Humans are symbolic thinkers; we learn via association. Monumental happenings and civilization-altering tragedies are almost always viewed three-dimensionally: Yes, they exist as historic events, and yes, they help us make sense of the past, but they also help us understand our future. It contextualizes today’s conflicts for a modern audience.
The past influences our tomorrow.
Even 2,000 years later, the Ides of March would be a poor choice for National Friendship Day. Just too many daggers and too much “Et tu, Brute?” in the cultural aether.
Our latest date of infamy is October 7 — the day when Hamas terrorists launched a large-scale sneak attack into Israel and murdered, raped, butchered, kidnapped, and decapitated thousands of Jews. It was the single greatest one-day loss of Jewish life since the Holocaust.
And with the cameras recording every last detail — largely because the Hamas barbarians were so proud of their carnage, gleefully recording each and every atrocity — “Never again” became “Here again.”
Mossad was caught flatfooted; its aura of invincibility shattered. Netanyahu was on the ropes. The entire Jewish State was reeling, facing the very real possibility of a New World Order in the Middle East, where terrorist mobs slaughter civilians with impunity, Iran funds and arms terrorists to smother the skies with missiles, and Israel has no choice but to take it — and wait for Iran to achieve its nuclear dreams.

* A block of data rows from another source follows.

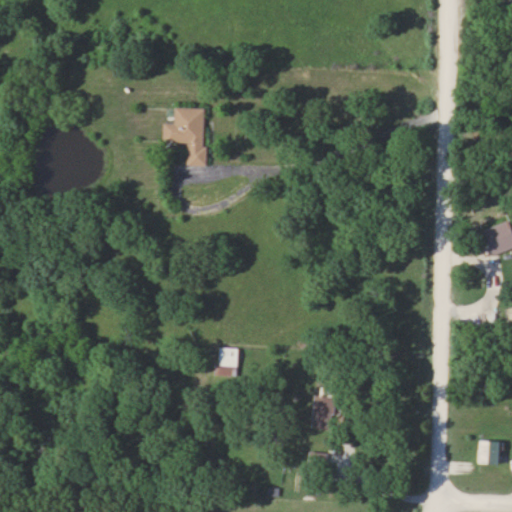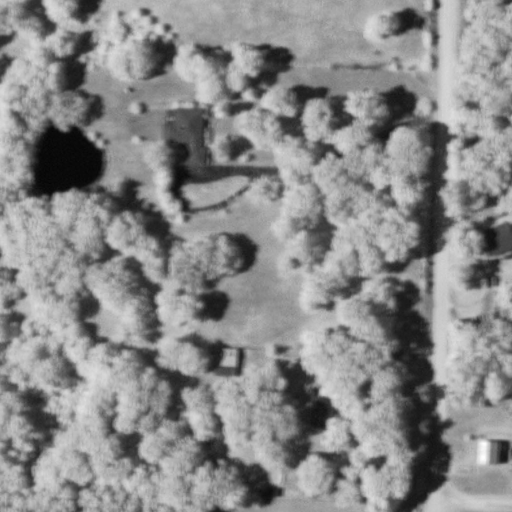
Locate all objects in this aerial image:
building: (191, 132)
building: (500, 237)
road: (438, 256)
building: (230, 356)
building: (324, 411)
building: (493, 452)
road: (471, 502)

On October 7, the seeds of a second Holocaust were planted. That’s NOT hyperbole — and if you don’t understand this fact, then it’s impossible for you to comprehend the urgency of the Israelis: Hamas, Hezbollah, Iran, and the rest of the Next Gen Nazis had just planted an Evil Garden. It was the antithesis of Eden, a vile, ruinous harvest of death, hate, and heartache.
And if the harvest ever reached maturity, Israel would surely die on the vine.

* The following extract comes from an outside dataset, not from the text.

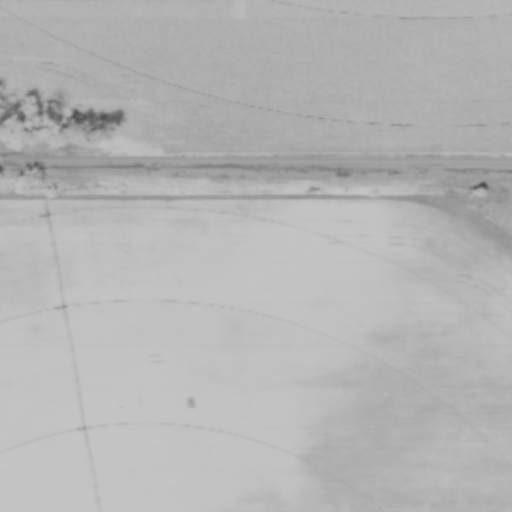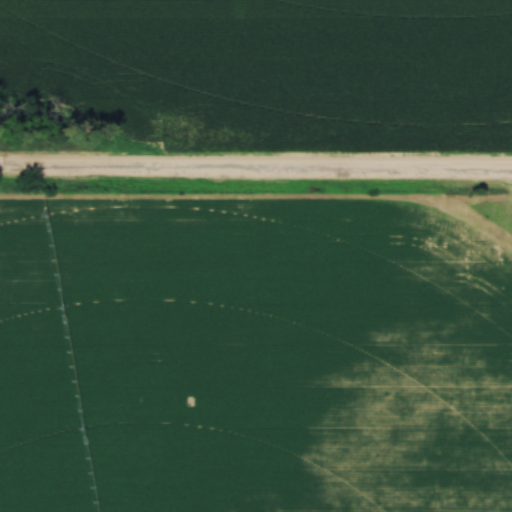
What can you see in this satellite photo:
road: (256, 172)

Israel stood before two paths. Despite the protests and interference of the Biden-Harris administration, the choice was entirely theirs: The Israelis earned this “burden” via their 1948 War of Independence and were absolutely, 100% unwilling to give anyone else power of attorney. Not Biden — not Harris — not the United Nations.
So while pro-Hamas activists who harassed random Jews and destroyed symbols of Western Culture overran college campuses in the United States, Israel had a decision to make.
The future of its people hung in the balance. And what did it do?
Israel went back to the drawing board and plowed the whole damn Evil Garden to its roots.
Even as our Western liberals were loudly condemning Israeli “aggression” (while having precious little to say about Hamas returning the rape victims who were tortured and kidnapped), Israel set fire to the Garden and salted the earth.
The Chosen People chose to take a stand.
Today, one year later, the narrative is dramatically different: Israel is no longer retreating; it's marching forward. Hamas, Hezbollah, and Iran are now the ones on the ropes — facing an uncertain future of assassinations, unrest, and political instability. Israel systemically decapitated the leadership of Hezbollah in the most extraordinary covert mission of our lifetime. Pagers began exploding; walkie-talkies became weapons. And now the dolts, dunces, and dullards who weren’t competent enough to handle a pager(!) in early September run Hezbollah.
It's not over. There’s still more to be done. But today, Israel is probably safer and more secure than it's been in many, many years.
There’s a lesson to all this: Public relations is a powerful tool for influencing popular opinion. If you’re a conservative, you already know this — you’ve witnessed it firsthand. The mainstream media is like an immovable, intractable monolith. Ignore it at your own peril.
But you can’t “spin” your way to victory. That’s not what PR is for.
You either win or you lose. You either succeed or you fail. You either become known for what you stand for — or you’re eulogized for what you fell for.
The single greatest PR victory of Israel’s campaign was its Pagerpalooza. The world was so amazed by Israeli ingenuity that even the harshest critics of the Jewish State had to tip their hats. Israel received more glowing press on social media, mainstream media, and alternative media for its pager prank than anything else.
That’s because victory is the best PR of all.
You should never fight a war to win a PR battle. But when you win, the PR takes care of itself. As John F. Kennedy noted, “Victory has 100 fathers and defeat is an orphan.”
That’s the lesson: Win the damn war. Worry about the PR later.